═════ Stored data ═════

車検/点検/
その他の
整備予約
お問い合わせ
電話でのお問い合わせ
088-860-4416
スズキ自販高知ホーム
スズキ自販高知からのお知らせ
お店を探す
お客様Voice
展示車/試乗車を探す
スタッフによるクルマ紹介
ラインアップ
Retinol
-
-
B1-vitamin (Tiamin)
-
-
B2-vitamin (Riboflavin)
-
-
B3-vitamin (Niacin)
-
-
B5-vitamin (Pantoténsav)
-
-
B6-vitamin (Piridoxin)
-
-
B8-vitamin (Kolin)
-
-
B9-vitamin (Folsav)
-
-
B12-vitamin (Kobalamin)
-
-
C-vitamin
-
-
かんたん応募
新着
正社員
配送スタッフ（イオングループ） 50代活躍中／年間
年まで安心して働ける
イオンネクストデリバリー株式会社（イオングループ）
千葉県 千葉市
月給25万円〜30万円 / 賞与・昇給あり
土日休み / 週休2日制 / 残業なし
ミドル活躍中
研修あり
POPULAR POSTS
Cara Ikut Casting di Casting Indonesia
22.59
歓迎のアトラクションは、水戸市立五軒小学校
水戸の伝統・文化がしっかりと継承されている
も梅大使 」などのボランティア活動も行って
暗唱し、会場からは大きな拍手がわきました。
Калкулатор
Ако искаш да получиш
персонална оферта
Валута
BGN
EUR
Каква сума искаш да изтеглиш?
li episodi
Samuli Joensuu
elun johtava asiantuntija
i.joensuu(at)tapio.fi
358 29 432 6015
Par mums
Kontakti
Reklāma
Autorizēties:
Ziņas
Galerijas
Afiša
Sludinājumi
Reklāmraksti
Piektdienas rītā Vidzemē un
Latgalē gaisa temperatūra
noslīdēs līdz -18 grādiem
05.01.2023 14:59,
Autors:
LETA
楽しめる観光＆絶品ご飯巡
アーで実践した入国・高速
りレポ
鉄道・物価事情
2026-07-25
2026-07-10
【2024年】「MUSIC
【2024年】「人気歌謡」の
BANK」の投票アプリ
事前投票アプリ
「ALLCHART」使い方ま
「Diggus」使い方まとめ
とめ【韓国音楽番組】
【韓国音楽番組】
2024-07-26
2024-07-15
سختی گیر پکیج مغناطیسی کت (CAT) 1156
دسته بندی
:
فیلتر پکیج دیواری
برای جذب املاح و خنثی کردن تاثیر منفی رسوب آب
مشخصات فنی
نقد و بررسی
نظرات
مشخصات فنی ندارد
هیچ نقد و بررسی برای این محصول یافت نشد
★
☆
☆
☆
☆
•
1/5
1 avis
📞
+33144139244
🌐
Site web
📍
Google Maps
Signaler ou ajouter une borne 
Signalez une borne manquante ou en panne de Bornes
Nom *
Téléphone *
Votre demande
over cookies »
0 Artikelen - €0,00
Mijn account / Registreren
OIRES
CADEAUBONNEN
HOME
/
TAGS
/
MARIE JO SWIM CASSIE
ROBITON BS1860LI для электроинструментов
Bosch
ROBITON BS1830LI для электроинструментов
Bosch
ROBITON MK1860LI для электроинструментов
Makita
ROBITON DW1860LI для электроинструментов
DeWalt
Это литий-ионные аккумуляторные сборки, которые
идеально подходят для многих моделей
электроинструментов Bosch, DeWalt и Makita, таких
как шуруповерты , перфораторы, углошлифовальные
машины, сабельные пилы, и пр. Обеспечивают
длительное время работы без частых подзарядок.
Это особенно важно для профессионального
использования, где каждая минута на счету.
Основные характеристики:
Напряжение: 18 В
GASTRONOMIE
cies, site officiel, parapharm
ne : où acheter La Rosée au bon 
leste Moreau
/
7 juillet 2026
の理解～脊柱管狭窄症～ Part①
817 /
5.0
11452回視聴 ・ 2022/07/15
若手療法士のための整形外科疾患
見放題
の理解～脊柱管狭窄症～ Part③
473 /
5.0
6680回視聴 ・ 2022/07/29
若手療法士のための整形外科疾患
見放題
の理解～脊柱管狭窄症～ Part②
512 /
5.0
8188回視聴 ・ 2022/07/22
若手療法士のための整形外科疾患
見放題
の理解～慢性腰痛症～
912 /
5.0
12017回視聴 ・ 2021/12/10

═════

◆ What needs to be done
Exactly as written, output the material once more.

◆ Answer to this problem
車検/点検/
その他の
整備予約
お問い合わせ
電話でのお問い合わせ
088-860-4416
スズキ自販高知ホーム
スズキ自販高知からのお知らせ
お店を探す
お客様Voice
展示車/試乗車を探す
スタッフによるクルマ紹介
ラインアップ
Retinol
-
-
B1-vitamin (Tiamin)
-
-
B2-vitamin (Riboflavin)
-
-
B3-vitamin (Niacin)
-
-
B5-vitamin (Pantoténsav)
-
-
B6-vitamin (Piridoxin)
-
-
B8-vitamin (Kolin)
-
-
B9-vitamin (Folsav)
-
-
B12-vitamin (Kobalamin)
-
-
C-vitamin
-
-
かんたん応募
新着
正社員
配送スタッフ（イオングループ） 50代活躍中／年間
年まで安心して働ける
イオンネクストデリバリー株式会社（イオングループ）
千葉県 千葉市
月給25万円〜30万円 / 賞与・昇給あり
土日休み / 週休2日制 / 残業なし
ミドル活躍中
研修あり
POPULAR POSTS
Cara Ikut Casting di Casting Indonesia
22.59
歓迎のアトラクションは、水戸市立五軒小学校
水戸の伝統・文化がしっかりと継承されている
も梅大使 」などのボランティア活動も行って
暗唱し、会場からは大きな拍手がわきました。
Калкулатор
Ако искаш да получиш
персонална оферта
Валута
BGN
EUR
Каква сума искаш да изтеглиш?
li episodi
Samuli Joensuu
elun johtava asiantuntija
i.joensuu(at)tapio.fi
358 29 432 6015
Par mums
Kontakti
Reklāma
Autorizēties:
Ziņas
Galerijas
Afiša
Sludinājumi
Reklāmraksti
Piektdienas rītā Vidzemē un
Latgalē gaisa temperatūra
noslīdēs līdz -18 grādiem
05.01.2023 14:59,
Autors:
LETA
楽しめる観光＆絶品ご飯巡
アーで実践した入国・高速
りレポ
鉄道・物価事情
2026-07-25
2026-07-10
【2024年】「MUSIC
【2024年】「人気歌謡」の
BANK」の投票アプリ
事前投票アプリ
「ALLCHART」使い方ま
「Diggus」使い方まとめ
とめ【韓国音楽番組】
【韓国音楽番組】
2024-07-26
2024-07-15
سختی گیر پکیج مغناطیسی کت (CAT) 1156
دسته بندی
:
فیلتر پکیج دیواری
برای جذب املاح و خنثی کردن تاثیر منفی رسوب آب
مشخصات فنی
نقد و بررسی
نظرات
مشخصات فنی ندارد
هیچ نقد و بررسی برای این محصول یافت نشد
★
☆
☆
☆
☆
•
1/5
1 avis
📞
+33144139244
🌐
Site web
📍
Google Maps
Signaler ou ajouter une borne 
Signalez une borne manquante ou en panne de Bornes
Nom *
Téléphone *
Votre demande
over cookies »
0 Artikelen - €0,00
Mijn account / Registreren
OIRES
CADEAUBONNEN
HOME
/
TAGS
/
MARIE JO SWIM CASSIE
ROBITON BS1860LI для электроинструментов
Bosch
ROBITON BS1830LI для электроинструментов
Bosch
ROBITON MK1860LI для электроинструментов
Makita
ROBITON DW1860LI для электроинструментов
DeWalt
Это литий-ионные аккумуляторные сборки, которые
идеально подходят для многих моделей
электроинструментов Bosch, DeWalt и Makita, таких
как шуруповерты , перфораторы, углошлифовальные
машины, сабельные пилы, и пр. Обеспечивают
длительное время работы без частых подзарядок.
Это особенно важно для профессионального
использования, где каждая минута на счету.
Основные характеристики:
Напряжение: 18 В
GASTRONOMIE
cies, site officiel, parapharm
ne : où acheter La Rosée au bon 
leste Moreau
/
7 juillet 2026
の理解～脊柱管狭窄症～ Part①
817 /
5.0
11452回視聴 ・ 2022/07/15
若手療法士のための整形外科疾患
見放題
の理解～脊柱管狭窄症～ Part③
473 /
5.0
6680回視聴 ・ 2022/07/29
若手療法士のための整形外科疾患
見放題
の理解～脊柱管狭窄症～ Part②
512 /
5.0
8188回視聴 ・ 2022/07/22
若手療法士のための整形外科疾患
見放題
の理解～慢性腰痛症～
912 /
5.0
12017回視聴 ・ 2021/12/10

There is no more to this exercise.